[Directive]
Reproduce the passage below on Latino voters and Republican policies word for word, from its first sentence to its last.

For Latinos, it’s not simply about Trump insulting Mexicans or calling Mexican immigrants  “criminals, drug dealers, rapists, etc.” It’s about existing conservative policies and structural obstacles that negatively impact this historically disenfranchised group. These conservative policies and structural obstacles include residential segregation, poor public schools, lack of quality jobs, police violence, high incarceration rates, lack of access to higher education and diminished upward mobility opportunities.

By viciously attacking Latino immigrants, Trump makes it crystal clear to one of the nation’s fastest growing demographics and key voting groups that they are not wanted in the GOP. And for the minority of Latino Republicans, they must live with the fact that if a Republican miraculously prevails in the 2016 presidential election and the GOP maintains the Senate and House of Representatives, Latinos will further suffer under a nightmarish scenario.

For example, despite the fact that Latinos have one of the highest rates of uninsured in the country, the first order of business for the next Republican President might be dismantling Obamacare–before spending billions more on the U.S.-Mexico border and initiating a war against Iran.

[Provided data]
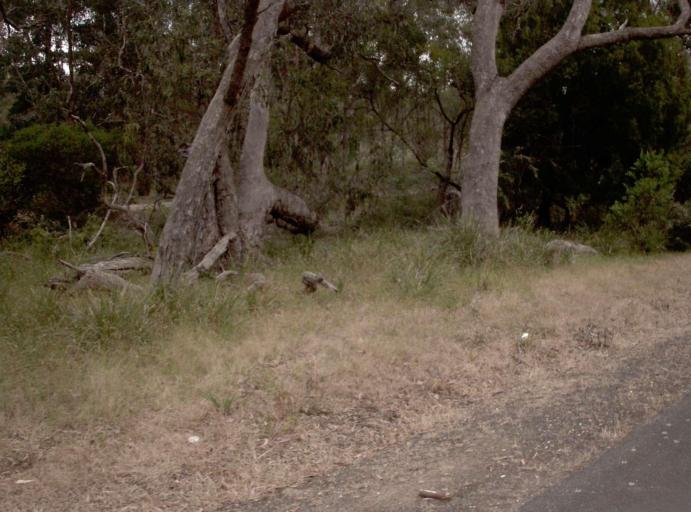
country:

[Result]
For Latinos, it’s not simply about Trump insulting Mexicans or calling Mexican immigrants  “criminals, drug dealers, rapists, etc.” It’s about existing conservative policies and structural obstacles that negatively impact this historically disenfranchised group. These conservative policies and structural obstacles include residential segregation, poor public schools, lack of quality jobs, police violence, high incarceration rates, lack of access to higher education and diminished upward mobility opportunities.

By viciously attacking Latino immigrants, Trump makes it crystal clear to one of the nation’s fastest growing demographics and key voting groups that they are not wanted in the GOP. And for the minority of Latino Republicans, they must live with the fact that if a Republican miraculously prevails in the 2016 presidential election and the GOP maintains the Senate and House of Representatives, Latinos will further suffer under a nightmarish scenario.

For example, despite the fact that Latinos have one of the highest rates of uninsured in the country, the first order of business for the next Republican President might be dismantling Obamacare–before spending billions more on the U.S.-Mexico border and initiating a war against Iran.